F&O settlement and Budget expectations to drive the markets ..

Bullish signals from global markets , better than expected Q3 figures from blue chips , Fresh cuts in GST rates and news that 100% FDI may be allowed in banking sector pushed the Indian markets to new highs last week . The markets ignored the rise in crude oil prices. The benchmark indices – The Sensex and the Nifty closed 919 and 213 points higher at 35512 and 10895 respectively. What was noticeable was that the small and mid-cap stocks did not show as much enthusiasm as in the many previous weeks and the BSE mid and small cap index closed lower by 2.1% and 2.7% respectively. This along with the news that the US markets are at over bought territory is a cause of worry.

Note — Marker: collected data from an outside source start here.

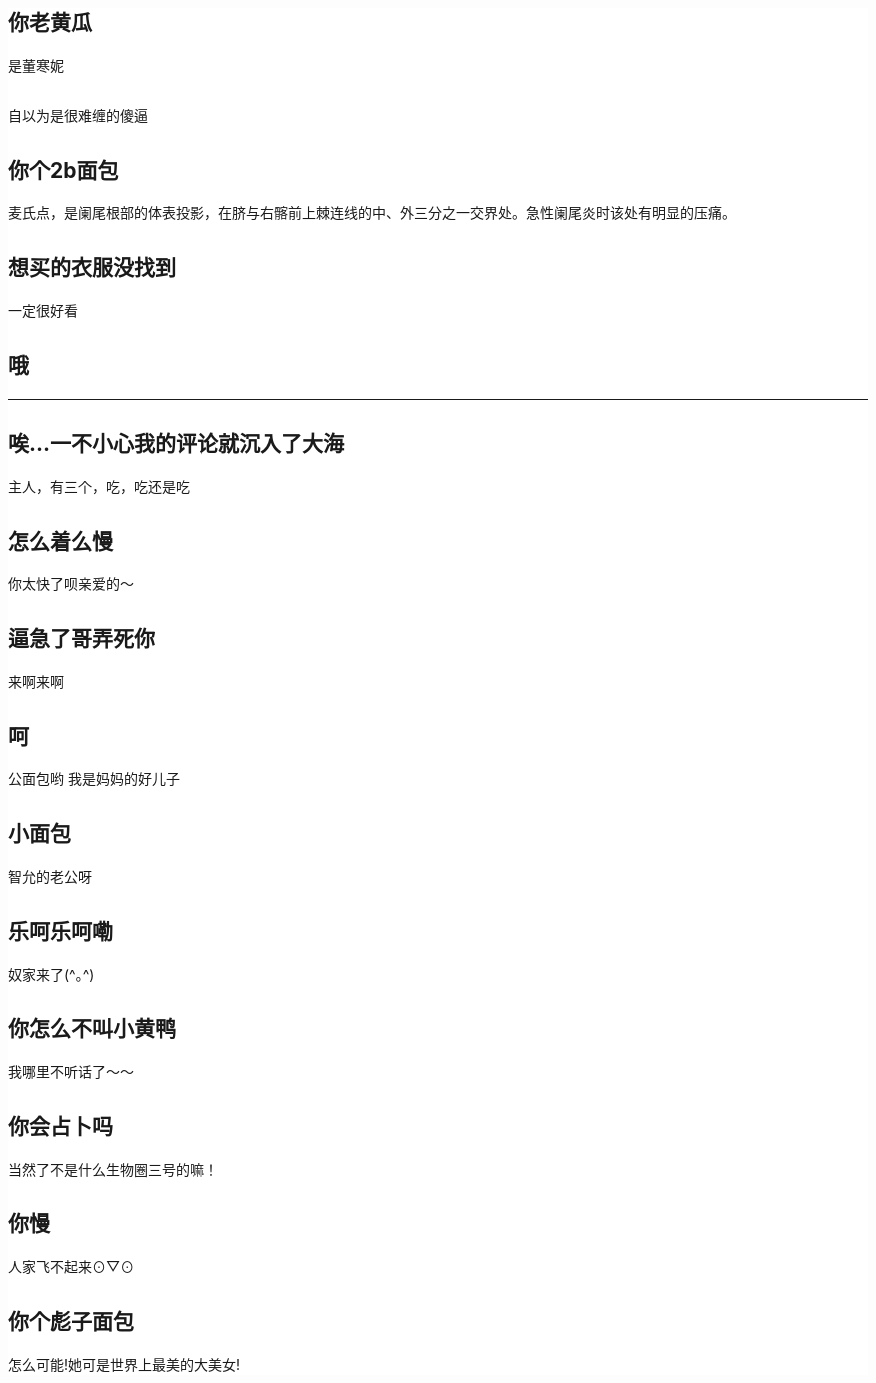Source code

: ## 你老黄瓜
是董寒妮

## 
自以为是很难缠的傻逼

## 你个2b面包
麦氏点，是阑尾根部的体表投影，在脐与右髂前上棘连线的中、外三分之一交界处。急性阑尾炎时该处有明显的压痛。

## 想买的衣服没找到
一定很好看

## 哦
******

## 唉…一不小心我的评论就沉入了大海
主人，有三个，吃，吃还是吃

## 怎么着么慢
你太快了呗亲爱的〜

## 逼急了哥弄死你
来啊来啊

## 呵
公面包哟 我是妈妈的好儿子

## 小面包
智允的老公呀

## 乐呵乐呵嘞
奴家来了(^｡^)

## 你怎么不叫小黄鸭
我哪里不听话了～～

## 你会占卜吗
当然了不是什么生物圈三号的嘛！

## 你慢
人家飞不起来⊙▽⊙

## 你个彪子面包
怎么可能!她可是世界上最美的大美女!
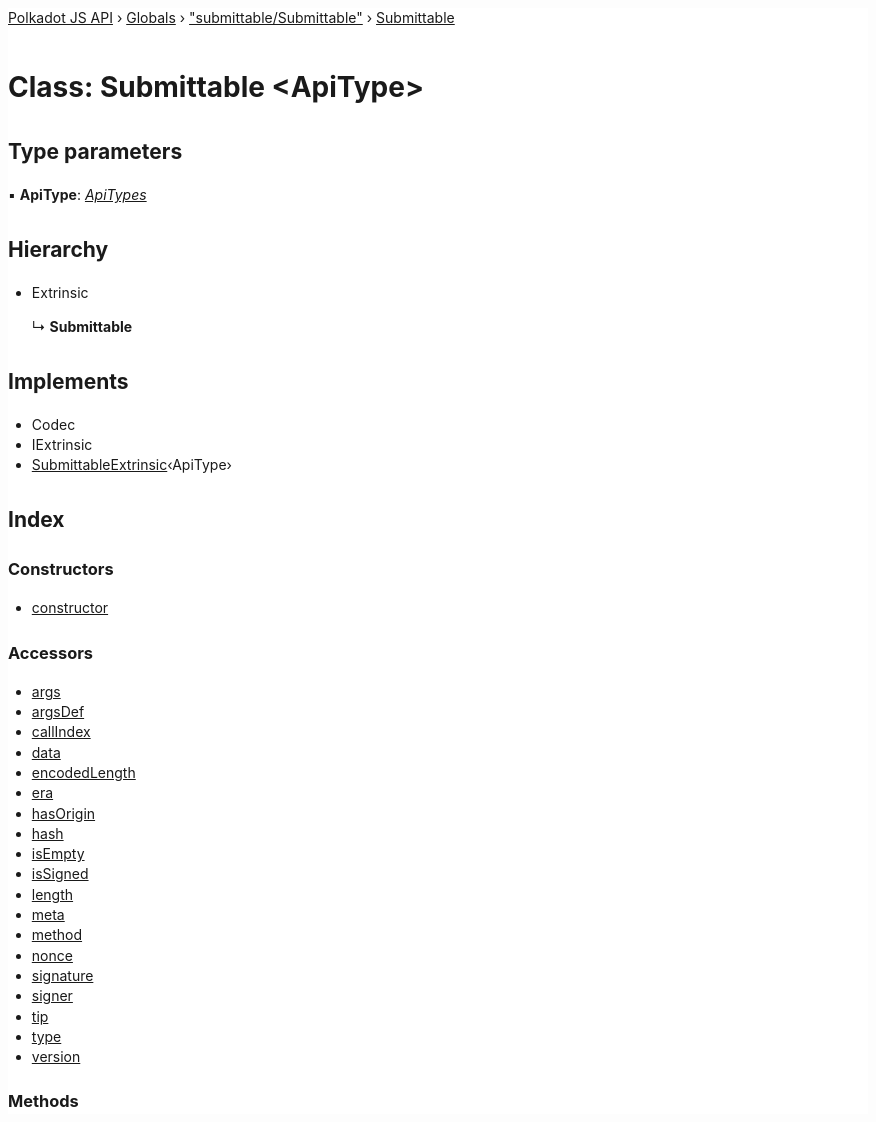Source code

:[Polkadot JS API](../README.md) › [Globals](../globals.md) › ["submittable/Submittable"](../modules/_submittable_submittable_.md) › [Submittable](_submittable_submittable_.submittable.md)

# Class: Submittable <**ApiType**>

## Type parameters

▪ **ApiType**: *[ApiTypes](../modules/_types_.md#apitypes)*

## Hierarchy

* Extrinsic

  ↳ **Submittable**

## Implements

* Codec
* IExtrinsic
* [SubmittableExtrinsic](../interfaces/_submittable_types_.submittableextrinsic.md)‹ApiType›

## Index

### Constructors

* [constructor](_submittable_submittable_.submittable.md#constructor)

### Accessors

* [args](_submittable_submittable_.submittable.md#args)
* [argsDef](_submittable_submittable_.submittable.md#argsdef)
* [callIndex](_submittable_submittable_.submittable.md#callindex)
* [data](_submittable_submittable_.submittable.md#data)
* [encodedLength](_submittable_submittable_.submittable.md#encodedlength)
* [era](_submittable_submittable_.submittable.md#era)
* [hasOrigin](_submittable_submittable_.submittable.md#hasorigin)
* [hash](_submittable_submittable_.submittable.md#hash)
* [isEmpty](_submittable_submittable_.submittable.md#isempty)
* [isSigned](_submittable_submittable_.submittable.md#issigned)
* [length](_submittable_submittable_.submittable.md#length)
* [meta](_submittable_submittable_.submittable.md#meta)
* [method](_submittable_submittable_.submittable.md#method)
* [nonce](_submittable_submittable_.submittable.md#nonce)
* [signature](_submittable_submittable_.submittable.md#signature)
* [signer](_submittable_submittable_.submittable.md#signer)
* [tip](_submittable_submittable_.submittable.md#tip)
* [type](_submittable_submittable_.submittable.md#type)
* [version](_submittable_submittable_.submittable.md#version)

### Methods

Going ahead, the week is likely to see some actions as the January derivatives expiry is on Thursday. Markets are expected to be volatile ahead of F & O expiry. We may also see some profit booking, as the participants will now turn their focus to the upcoming budget. As long as the Q3 earning seasons spells out more good news, the current trend in the markets may continue ahead of the budget. The other near term factors that might influence the market movement are FII fund flows, Crude oil prices and Global cues. For the week ahead, an trading range of 35000-36000 is expected for the Sensex and 10700-11000 is expected for the nifty with positive bias.